Top of GIVEN DATA

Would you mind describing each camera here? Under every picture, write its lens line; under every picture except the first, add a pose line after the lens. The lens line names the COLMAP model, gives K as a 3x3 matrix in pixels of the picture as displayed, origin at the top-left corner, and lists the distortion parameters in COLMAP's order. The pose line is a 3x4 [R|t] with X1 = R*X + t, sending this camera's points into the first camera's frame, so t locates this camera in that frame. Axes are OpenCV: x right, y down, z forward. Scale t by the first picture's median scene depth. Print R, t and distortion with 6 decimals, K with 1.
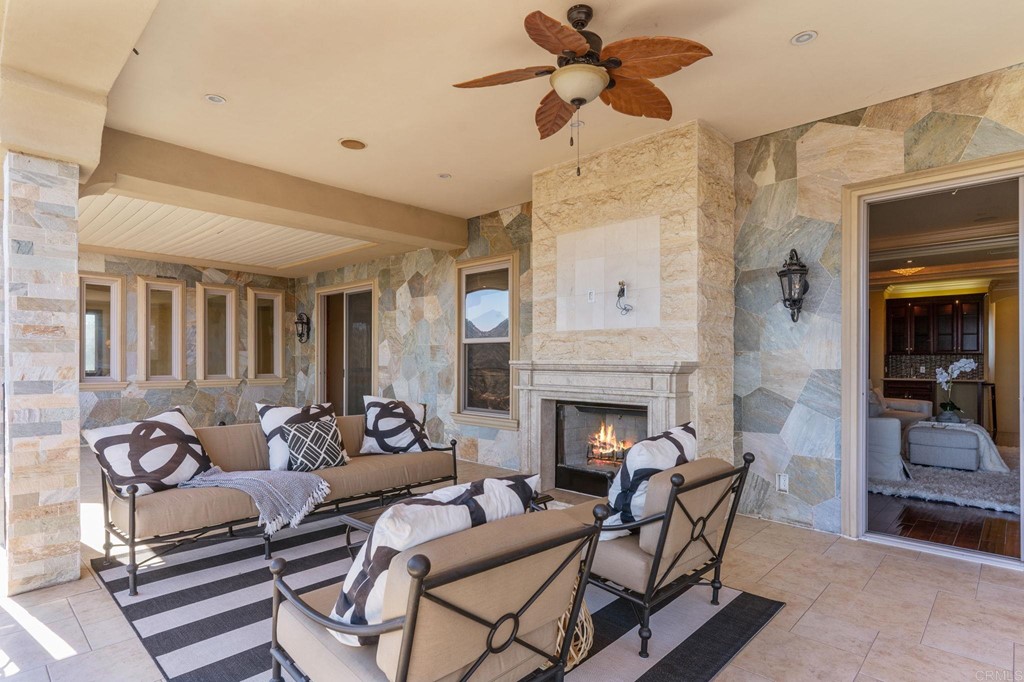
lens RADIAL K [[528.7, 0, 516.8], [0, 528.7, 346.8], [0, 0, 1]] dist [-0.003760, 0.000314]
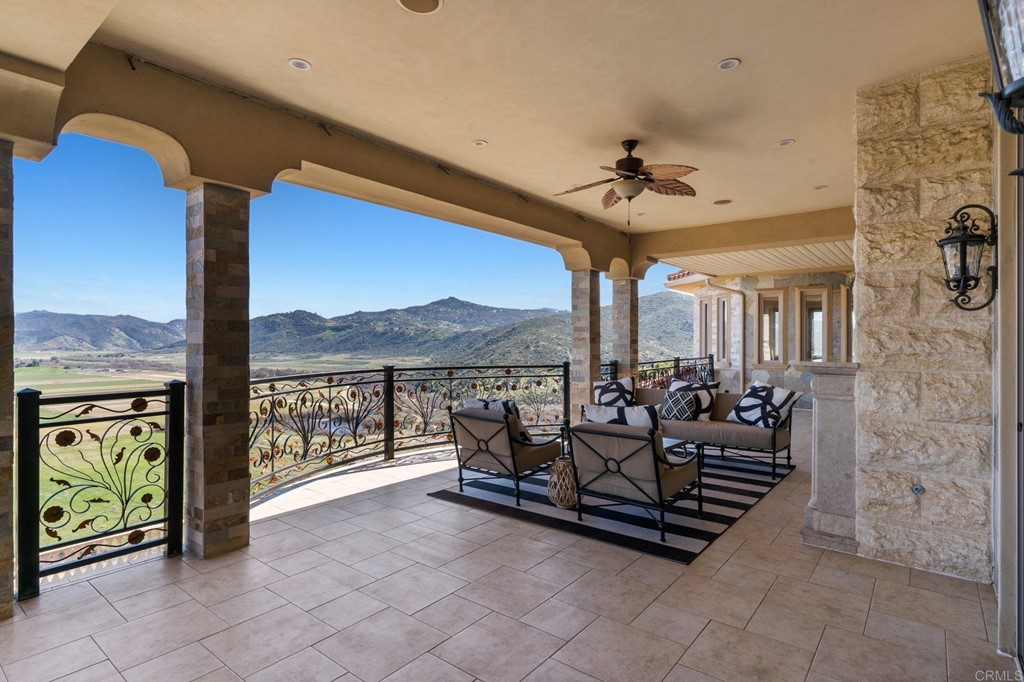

Bottom of GIVEN DATA
Top of GIVEN DATA

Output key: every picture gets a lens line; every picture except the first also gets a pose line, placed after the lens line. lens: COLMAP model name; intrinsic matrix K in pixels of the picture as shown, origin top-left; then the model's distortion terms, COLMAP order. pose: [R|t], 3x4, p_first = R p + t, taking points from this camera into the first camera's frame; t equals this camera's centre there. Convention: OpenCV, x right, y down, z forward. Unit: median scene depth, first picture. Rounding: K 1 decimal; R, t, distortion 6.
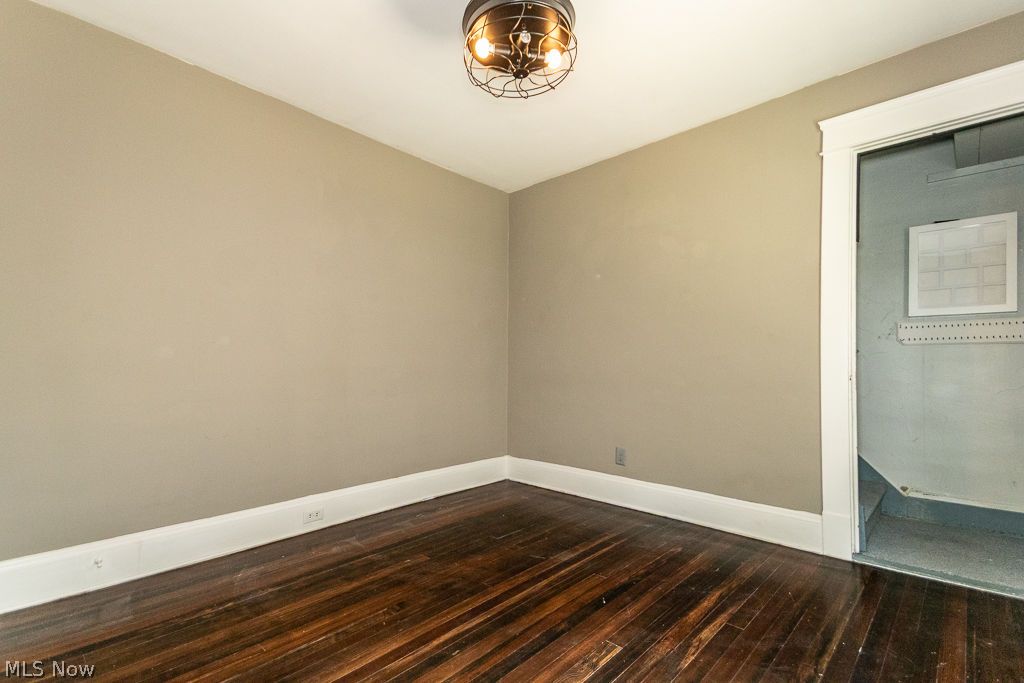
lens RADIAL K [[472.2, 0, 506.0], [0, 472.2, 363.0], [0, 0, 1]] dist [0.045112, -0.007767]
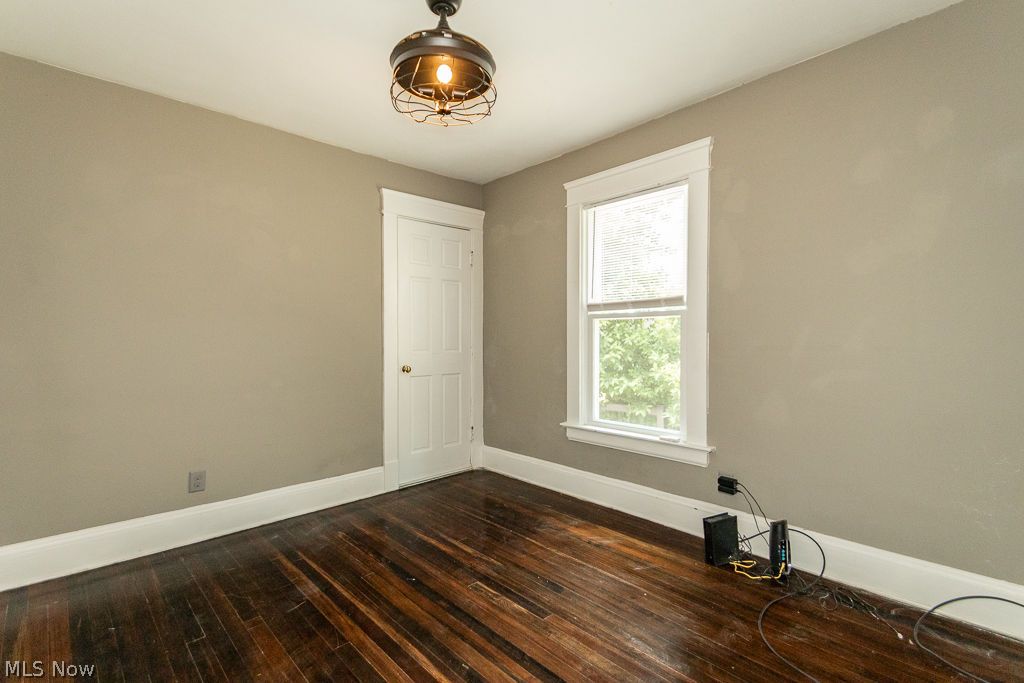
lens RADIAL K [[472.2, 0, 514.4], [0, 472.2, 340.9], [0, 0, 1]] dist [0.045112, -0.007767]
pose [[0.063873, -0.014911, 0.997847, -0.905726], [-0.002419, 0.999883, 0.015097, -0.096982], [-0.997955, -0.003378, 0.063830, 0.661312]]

Bottom of GIVEN DATA

DIRECTIONS FOR THIS TASK — Copy out the items word for word, starting at the line that contains "Would you mind" and ending at the line that contains "dist [-0.003760, 0.000314]", with both of those lines included. Leave the pictures out of your answer.

WRITTEN REPLY —
Would you mind describing each camera here? Under every picture, write its lens line; under every picture except the first, add a pose line after the lens. The lens line names the COLMAP model, gives K as a 3x3 matrix in pixels of the picture as displayed, origin at the top-left corner, and lists the distortion parameters in COLMAP's order. The pose line is a 3x4 [R|t] with X1 = R*X + t, sending this camera's points into the first camera's frame, so t locates this camera in that frame. Axes are OpenCV: x right, y down, z forward. Scale t by the first picture's median scene depth. Print R, t and distortion with 6 decimals, K with 1.
lens RADIAL K [[528.7, 0, 516.8], [0, 528.7, 346.8], [0, 0, 1]] dist [-0.003760, 0.000314]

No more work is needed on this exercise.